Domain-specific hardware accelerators (DSAs, DLA, PVA) are a set of special-purpose hardware engines that realize multitasking, high efficiency, and low power characteristics of the computing engine. The computer vision and deep learning cluster includes two main engines: programmable vision accelerator PVA and deep learning accelerator DLA (the DLA processor has been removed in the latest mid-range computing Orin n chip).
PVA is the second-generation NVIDIA visual DSP architecture, a special application instruction vector processor designed specifically for computer vision, ADAS, ADS, and virtual reality systems. PVA has several key elements that adapt well to prediction algorithm domains, with low power consumption and latency. Orin-x requires internal R cores (Cortex-R5) subsystems for PVA control and task monitoring. A PVA cluster can perform the following tasks: a bidirectional vector processing unit (VPU) with vector cores, instruction cache, and 3 vector data storage units. Each unit has 7 visible slots, containing both scalar and vector instructions. Additionally, each VPU has a storage capacity of 384 KBytes.
DLA is a fixed-function engine used to accelerate inference operations in convolutional neural networks.

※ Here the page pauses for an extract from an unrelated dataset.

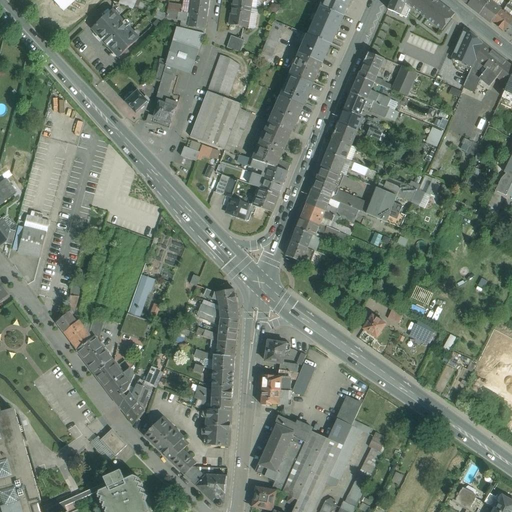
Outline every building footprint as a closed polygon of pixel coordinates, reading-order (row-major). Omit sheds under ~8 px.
[(190,14),(192,0),(183,0),(183,6),(182,13),(190,14)] [(210,1),(200,0),(192,0),(190,14),(207,17),(210,1)] [(252,0),(235,0),(234,7),(251,10),(252,0)] [(350,0),(323,0),(321,6),(322,7),(344,16),(350,0)] [(392,0),(388,10),(401,16),(401,15),(405,6),(406,4),(411,7),(416,0),(392,0)] [(455,14),(435,0),(416,0),(411,7),(442,30),(455,14)] [(489,1),(487,0),(471,0),(468,6),(479,15),(489,1)] [(498,8),(489,1),(479,15),(491,24),(493,22),(501,10),(498,8)] [(183,6),(169,4),(168,11),(182,13),(183,6)] [(409,10),(405,6),(401,15),(406,18),(409,10)] [(251,10),(234,7),(233,15),(232,15),(230,25),(238,27),(248,29),(251,10)] [(344,16),(322,7),(309,35),(331,44),(330,45),(331,45),(344,16)] [(511,22),(511,16),(504,10),(503,12),(501,10),(493,22),(495,24),(504,32),(511,22)] [(113,11),(93,29),(103,40),(102,40),(103,41),(108,46),(107,46),(108,47),(109,46),(119,57),(139,39),(113,11)] [(182,13),(168,11),(167,18),(181,20),(182,13)] [(189,27),(190,14),(182,13),(181,20),(182,21),(181,29),(188,30),(189,27)] [(207,17),(190,14),(189,27),(205,30),(207,17)] [(284,25),(274,21),(267,39),(277,44),(284,25)] [(200,48),(205,34),(188,30),(181,29),(177,28),(175,33),(190,38),(188,44),(200,48)] [(451,62),(471,71),(483,44),(465,29),(451,62)] [(190,38),(175,33),(166,65),(166,66),(177,69),(191,74),(200,48),(188,44),(190,38)] [(309,35),(308,35),(300,54),(322,63),(330,45),(331,44),(309,35)] [(245,41),(231,36),(227,48),(240,53),(245,41)] [(277,44),(267,39),(261,55),(271,59),(277,44)] [(511,66),(483,44),(471,71),(470,73),(481,77),(491,86),(497,78),(507,86),(511,75),(511,66)] [(385,60),(369,53),(359,77),(374,83),(383,87),(384,84),(385,82),(377,79),(385,60)] [(322,63),(300,54),(291,74),(313,84),(322,63)] [(230,59),(221,56),(208,92),(228,99),(239,66),(230,59)] [(166,65),(159,63),(154,81),(161,83),(166,66),(166,65)] [(161,83),(156,102),(159,103),(155,117),(154,117),(172,123),(178,104),(168,101),(170,95),(167,94),(171,80),(174,81),(177,69),(166,66),(161,83)] [(408,97),(418,74),(413,71),(402,67),(393,87),(392,90),(394,91),(403,95),(408,97)] [(481,77),(470,73),(464,88),(474,93),(481,77)] [(313,84),(291,74),(282,96),(304,106),(313,84)] [(511,75),(503,98),(511,102),(511,75)] [(374,83),(359,77),(352,93),(373,102),(377,103),(379,97),(370,93),(374,83)] [(383,90),(382,90),(379,97),(377,103),(387,107),(390,100),(393,94),(383,90)] [(396,111),(403,95),(394,91),(393,94),(390,100),(396,103),(393,110),(396,111)] [(138,92),(126,102),(136,113),(150,101),(148,99),(146,101),(138,92)] [(208,92),(190,137),(225,150),(240,109),(242,105),(228,99),(208,92)] [(373,102),(352,93),(344,110),(360,117),(360,116),(363,109),(369,112),(370,111),(373,102)] [(304,106),(282,96),(270,122),(292,132),(304,106)] [(390,100),(387,107),(390,109),(393,110),(396,103),(390,100)] [(377,103),(373,102),(370,111),(386,118),(388,114),(390,109),(387,107),(377,103)] [(240,109),(225,150),(233,153),(236,146),(237,147),(250,114),(240,109)] [(360,117),(344,110),(339,124),(358,132),(363,118),(360,116),(360,117)] [(396,111),(393,110),(391,116),(388,114),(386,118),(395,122),(399,112),(396,111)] [(155,117),(149,115),(146,122),(147,123),(148,124),(150,124),(152,124),(153,123),(170,129),(172,123),(154,117),(155,117)] [(433,126),(444,129),(446,121),(435,118),(433,126)] [(270,122),(253,160),(255,161),(288,172),(290,165),(280,160),(292,132),(270,122)] [(358,132),(339,124),(333,139),(352,147),(358,132)] [(436,147),(442,132),(431,127),(424,142),(436,147)] [(382,134),(370,129),(367,136),(380,141),(382,136),(382,134)] [(380,141),(367,136),(364,142),(377,148),(380,141)] [(352,147),(333,139),(327,153),(346,161),(352,147)] [(199,152),(184,147),(181,156),(196,162),(199,152)] [(346,161),(327,153),(322,165),(341,173),(345,164),(347,165),(350,166),(351,163),(346,161)] [(253,160),(247,158),(244,165),(252,168),(255,161),(253,160)] [(288,172),(255,161),(252,168),(266,173),(265,178),(283,184),(288,172)] [(368,170),(351,163),(350,166),(349,167),(366,175),(368,170)] [(202,171),(207,175),(212,169),(208,165),(202,171)] [(341,173),(322,165),(317,179),(336,187),(341,173)] [(511,176),(506,174),(501,179),(495,191),(506,196),(511,184),(511,176)] [(238,181),(222,175),(216,192),(232,198),(238,181)] [(426,198),(429,198),(437,181),(426,176),(419,191),(415,200),(420,202),(423,197),(426,198)] [(263,182),(249,177),(247,184),(261,189),(263,182)] [(283,184),(265,178),(263,182),(261,189),(260,189),(279,195),(283,184)] [(411,187),(388,178),(383,190),(383,191),(397,197),(412,203),(413,203),(415,200),(419,191),(418,190),(411,188),(411,187)] [(5,179),(0,182),(0,197),(3,202),(15,194),(5,179)] [(336,187),(317,179),(312,191),(331,199),(336,187)] [(345,190),(336,187),(331,199),(334,200),(334,201),(340,203),(352,208),(356,199),(344,194),(345,190)] [(397,197),(383,191),(383,190),(377,188),(371,205),(367,215),(372,217),(401,228),(409,210),(409,209),(394,203),(397,197)] [(279,195),(260,189),(254,206),(257,207),(272,213),(279,195)] [(331,199),(312,191),(307,204),(335,216),(360,227),(364,217),(338,207),(337,209),(328,206),(331,199)] [(495,191),(488,207),(493,209),(499,212),(506,196),(495,191)] [(429,198),(426,198),(423,197),(420,202),(415,200),(413,203),(412,203),(409,209),(409,210),(416,213),(419,206),(424,208),(429,198)] [(232,198),(229,207),(239,210),(242,202),(232,198)] [(371,205),(356,199),(352,208),(367,215),(371,205)] [(254,206),(242,202),(239,210),(248,213),(249,211),(252,212),(255,211),(257,207),(254,206)] [(352,208),(340,203),(338,207),(364,217),(371,220),(372,217),(367,215),(352,208)] [(335,216),(307,204),(302,217),(321,225),(323,218),(332,222),(335,216)] [(499,212),(493,209),(490,216),(495,219),(499,212)] [(50,221),(26,215),(23,227),(47,233),(50,221)] [(321,225),(302,217),(297,229),(316,237),(321,225)] [(371,220),(364,217),(360,227),(367,229),(371,220)] [(0,219),(0,246),(4,243),(6,242),(9,230),(1,219),(0,219)] [(23,227),(17,252),(40,258),(47,234),(47,233),(23,227)] [(340,232),(328,227),(325,234),(337,239),(340,233),(340,232)] [(352,231),(342,227),(340,232),(350,236),(352,231)] [(316,237),(297,229),(292,243),(308,249),(311,242),(318,245),(320,238),(316,237)] [(9,230),(6,242),(4,243),(11,245),(15,231),(9,230)] [(346,235),(340,233),(337,239),(343,242),(346,235)] [(308,249),(292,243),(287,256),(303,263),(306,255),(310,257),(316,259),(319,253),(317,253),(317,252),(308,249)] [(329,247),(321,244),(317,252),(317,253),(319,253),(326,256),(327,251),(329,247)] [(191,274),(187,283),(195,286),(199,277),(191,274)] [(142,278),(129,315),(134,316),(135,315),(138,307),(137,306),(143,290),(151,292),(154,282),(142,278)] [(72,285),(71,296),(79,299),(82,287),(72,285)] [(235,291),(217,294),(207,290),(204,296),(219,301),(220,307),(238,306),(235,291)] [(70,312),(57,323),(64,333),(77,322),(72,315),(74,313),(79,299),(71,296),(70,312)] [(238,306),(220,307),(220,313),(203,306),(200,311),(207,314),(221,320),(239,322),(238,306)] [(397,323),(401,315),(390,310),(386,318),(397,323)] [(239,322),(221,320),(207,314),(200,311),(198,317),(218,325),(220,326),(220,331),(238,332),(239,322)] [(84,326),(79,320),(77,322),(64,333),(78,351),(92,340),(90,335),(90,334),(95,316),(88,314),(84,326)] [(129,315),(128,314),(126,319),(132,322),(128,335),(143,340),(149,324),(139,321),(140,318),(134,316),(129,315)] [(105,319),(95,316),(90,334),(90,335),(92,340),(95,337),(97,336),(100,336),(105,319)] [(386,325),(373,316),(370,320),(368,319),(364,325),(366,326),(364,330),(377,338),(386,325)] [(132,322),(126,319),(121,333),(128,335),(132,322)] [(436,329),(419,320),(417,325),(434,334),(436,329)] [(417,325),(416,324),(410,336),(428,346),(434,334),(417,325)] [(238,332),(220,331),(219,335),(216,335),(205,331),(203,337),(214,341),(219,342),(236,344),(238,332)] [(449,351),(455,337),(449,334),(442,348),(449,351)] [(114,362),(95,337),(92,340),(78,351),(96,375),(114,362)] [(126,351),(128,339),(120,338),(118,350),(126,351)] [(291,345),(269,341),(265,362),(280,364),(283,365),(283,363),(286,348),(290,348),(291,345)] [(236,344),(219,342),(218,353),(214,353),(214,356),(235,358),(236,344)] [(205,353),(197,350),(195,356),(203,359),(205,353)] [(214,356),(213,356),(205,353),(203,359),(212,361),(215,359),(214,370),(234,372),(235,358),(214,356)] [(306,355),(301,353),(297,363),(299,365),(302,366),(303,364),(306,355)] [(124,375),(114,362),(96,375),(120,408),(127,397),(125,394),(129,391),(133,379),(135,376),(130,370),(124,375)] [(299,366),(283,363),(283,365),(280,364),(279,370),(290,372),(298,373),(299,366)] [(205,367),(196,364),(194,371),(202,374),(205,367)] [(302,366),(299,365),(299,366),(298,373),(299,373),(297,379),(291,378),(290,392),(291,392),(303,397),(315,369),(303,364),(302,366)] [(138,402),(126,416),(133,425),(144,411),(149,399),(146,398),(150,391),(151,391),(160,371),(151,368),(147,377),(146,382),(145,384),(144,387),(138,402)] [(234,372),(214,370),(213,387),(233,388),(234,372)] [(274,377),(264,376),(263,390),(281,391),(282,378),(274,378),(274,377)] [(289,378),(282,378),(281,391),(281,392),(290,392),(291,378),(289,378)] [(133,379),(129,391),(129,392),(132,391),(137,380),(133,379)] [(138,385),(133,396),(130,393),(127,397),(120,408),(126,416),(138,402),(144,387),(138,385)] [(233,388),(213,387),(213,392),(198,387),(197,390),(199,391),(198,393),(213,398),(232,399),(233,388)] [(281,391),(263,390),(262,405),(272,406),(272,405),(280,405),(280,400),(288,400),(291,392),(281,392),(281,391)] [(232,399),(213,398),(198,393),(196,392),(195,396),(194,398),(204,401),(202,406),(208,408),(211,410),(232,411),(232,399)] [(288,400),(280,400),(280,405),(291,406),(291,392),(288,400)] [(362,405),(347,398),(337,420),(352,427),(352,426),(362,405)] [(232,411),(211,410),(208,408),(205,446),(229,447),(232,411)] [(47,511),(46,510),(73,498),(71,494),(36,509),(35,504),(39,503),(12,409),(0,412),(0,511),(47,511)] [(297,425),(279,417),(275,426),(277,427),(257,473),(276,482),(276,481),(286,486),(311,431),(311,432),(313,429),(298,422),(297,425)] [(184,438),(163,418),(157,424),(155,422),(149,428),(151,430),(145,436),(185,475),(193,468),(197,464),(183,451),(187,446),(182,441),(184,438)] [(352,427),(337,420),(328,439),(343,446),(352,427)] [(343,446),(329,476),(339,480),(362,431),(352,426),(352,427),(343,446)] [(112,430),(102,440),(99,437),(91,442),(107,463),(116,457),(127,446),(112,430)] [(286,486),(282,494),(292,498),(299,501),(327,439),(311,432),(311,431),(286,486)] [(372,448),(345,503),(356,508),(387,443),(374,437),(369,447),(372,448)] [(328,439),(327,439),(299,501),(294,511),(293,511),(312,511),(329,476),(343,446),(328,439)] [(185,475),(197,486),(205,478),(202,476),(198,472),(193,468),(185,475)] [(214,468),(201,468),(200,470),(198,472),(202,476),(205,478),(207,476),(213,476),(214,468)] [(134,476),(126,480),(121,471),(105,478),(107,483),(109,488),(100,492),(99,496),(103,497),(101,501),(105,503),(104,507),(108,509),(106,511),(150,511),(146,501),(145,502),(144,500),(146,495),(142,493),(144,489),(139,488),(141,483),(137,482),(139,478),(134,476)] [(395,472),(391,481),(399,485),(403,476),(395,472)] [(213,476),(207,476),(205,478),(197,486),(218,507),(224,505),(227,477),(213,476)] [(286,486),(276,481),(276,482),(272,490),(278,491),(282,494),(286,486)] [(73,498),(46,510),(47,511),(68,511),(66,506),(99,492),(100,492),(109,488),(107,483),(73,498)] [(272,490),(256,487),(252,508),(274,511),(278,491),(272,490)] [(474,511),(481,501),(459,489),(452,502),(467,510),(469,511),(474,511)] [(414,492),(409,490),(405,497),(407,497),(405,501),(409,503),(414,492)] [(511,511),(511,501),(502,496),(495,509),(500,511),(511,511)] [(328,511),(331,499),(323,497),(319,511),(328,511)] [(397,497),(391,509),(397,511),(402,500),(397,497)] [(299,501),(292,498),(287,508),(294,511),(299,501)] [(345,503),(344,502),(339,511),(353,511),(356,508),(345,503)]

Orin-x has a dedicated DLA to implement the second-generation NVIDIA DLA architecture. DLA supports accelerating convolution, deconvolution, activation, pooling, local normalization, and fully connected layers of CNN layers. Ultimately supporting optimized structured sparsity, deep convolution, and a dedicated hardware scheduler to maximize efficiency.

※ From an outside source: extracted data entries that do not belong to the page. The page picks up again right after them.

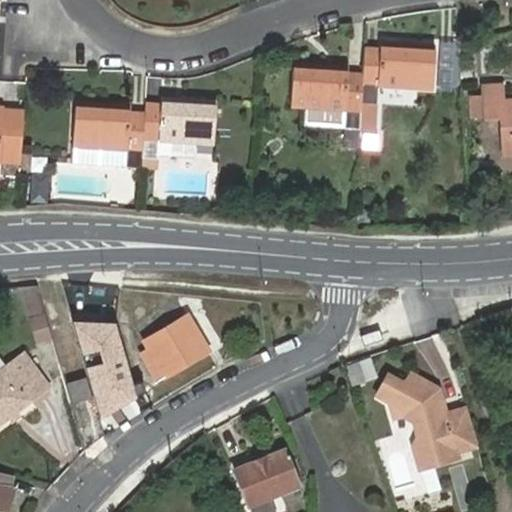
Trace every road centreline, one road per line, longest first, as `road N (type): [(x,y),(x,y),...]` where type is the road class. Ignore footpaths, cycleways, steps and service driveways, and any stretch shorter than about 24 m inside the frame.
road 1 (residential): [(72,511),(142,445),(333,330),(349,260)]
road 2 (tertiary): [(0,249),(72,245),(349,260)]
road 3 (residential): [(80,0),(117,38),(153,50),(195,48),(339,0)]
road 4 (tertiary): [(511,258),(349,260)]
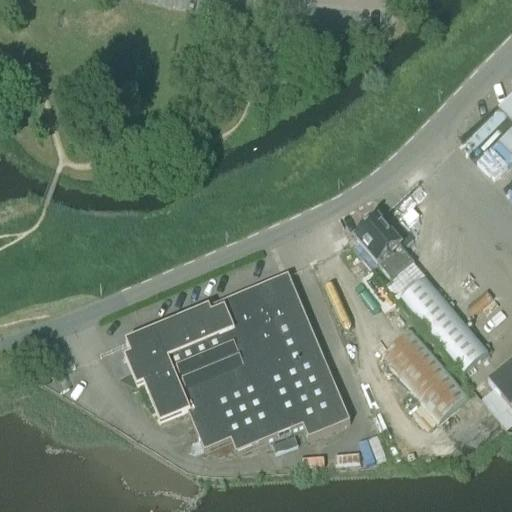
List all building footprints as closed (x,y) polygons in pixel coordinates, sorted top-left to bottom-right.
[(370,275),(377,269),(392,286),(414,268),(377,223),(355,242),(359,247),(352,254),(370,275)] [(132,360),(126,363),(139,393),(145,390),(161,428),(188,417),(205,457),(231,446),(237,459),(303,431),(309,445),(350,427),(288,279),(127,347),(132,360)] [(425,283),(401,303),(464,378),(488,358),(425,283)] [(413,332),(381,361),(438,428),(468,403),(413,332)] [(495,395),(481,406),(506,435),(511,429),(511,365),(487,386),(495,395)]
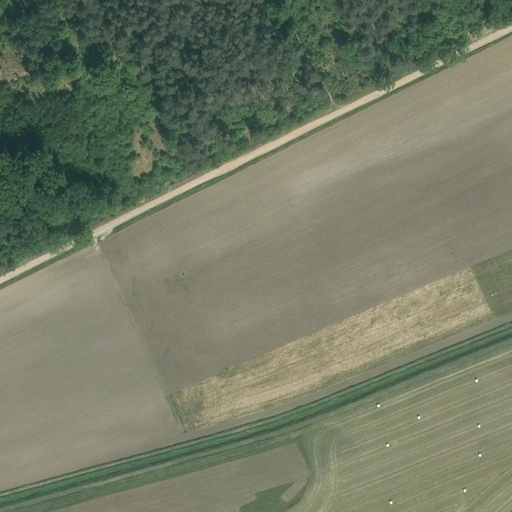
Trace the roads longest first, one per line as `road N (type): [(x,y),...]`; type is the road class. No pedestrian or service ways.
road 1 (track): [(0,285),(340,113)]
road 2 (track): [(340,113),(511,30)]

2.4 Second-Generation Vision Accelerator PVA and VIC
Orin also includes a Gen 4.2 video imaging compositor (Video Imaging Compositor, VIC) 2D engine, supporting image processing functions such as lens distortion correction and enhancement, temporal denoising, video clarity enhancement, pixel processing (color space conversion, scaling, blending, and compositing).

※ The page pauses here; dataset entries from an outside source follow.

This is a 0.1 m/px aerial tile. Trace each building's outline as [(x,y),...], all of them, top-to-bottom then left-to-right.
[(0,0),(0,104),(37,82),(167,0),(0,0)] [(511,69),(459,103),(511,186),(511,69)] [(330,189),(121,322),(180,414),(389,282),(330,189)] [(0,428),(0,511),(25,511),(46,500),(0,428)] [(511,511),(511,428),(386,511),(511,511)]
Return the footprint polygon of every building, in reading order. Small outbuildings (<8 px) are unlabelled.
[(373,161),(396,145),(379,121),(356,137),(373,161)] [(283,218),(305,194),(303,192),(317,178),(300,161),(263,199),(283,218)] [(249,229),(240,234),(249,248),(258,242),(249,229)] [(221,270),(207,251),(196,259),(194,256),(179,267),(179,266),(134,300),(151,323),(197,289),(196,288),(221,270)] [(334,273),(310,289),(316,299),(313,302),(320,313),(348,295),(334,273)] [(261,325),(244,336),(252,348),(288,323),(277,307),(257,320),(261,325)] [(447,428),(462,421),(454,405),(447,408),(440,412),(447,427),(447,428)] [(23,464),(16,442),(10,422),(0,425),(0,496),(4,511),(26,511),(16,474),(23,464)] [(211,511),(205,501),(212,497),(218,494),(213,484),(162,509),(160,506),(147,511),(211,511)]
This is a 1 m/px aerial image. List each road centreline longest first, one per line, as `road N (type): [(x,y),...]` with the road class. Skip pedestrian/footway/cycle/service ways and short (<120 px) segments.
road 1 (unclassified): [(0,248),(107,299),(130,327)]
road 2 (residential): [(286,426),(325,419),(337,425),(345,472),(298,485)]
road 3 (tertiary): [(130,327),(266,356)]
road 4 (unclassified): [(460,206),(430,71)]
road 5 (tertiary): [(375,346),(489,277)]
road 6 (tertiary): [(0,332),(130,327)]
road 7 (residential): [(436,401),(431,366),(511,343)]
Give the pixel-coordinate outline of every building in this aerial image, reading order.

To call multiple hardware components (PVA, VIC, CPU, GPU, ENC, etc.) on the Orin SoC, NVIDIA developed the Vision Programming Interface (VPI). As a software library, VPI includes various image processing algorithms (such as frame filtering, convolution, image rescaling, and remapping) and computer vision algorithms (such as Harris corner detection, KLT feature tracking, optical flow, background subtraction, etc.).
2.5 Memory and Communication

The above diagram shows how various components of Orin communicate and interact through the memory controller structure (Fabric) and DRAM.
Orin supports a maximum of 64GB of 256-bit LPDDR5 and 64GB of eMMC. DRAM supports a maximum clock speed of 3200MHz, with each pin at 6400Gbps, supporting a memory bandwidth of 204.8GB/s, which is 1.4 times the memory bandwidth of Xavier and 2 times the storage.
3. Orin-Based Autonomous Driving Platform Architecture Design

Conventional SOC system architecture typically includes a conventional SOC + MCU dual-chip or even triple-chip design. Due to the advantages of computing performance, SOC is generally better than MCU in front-end perception and planning computing application scenarios.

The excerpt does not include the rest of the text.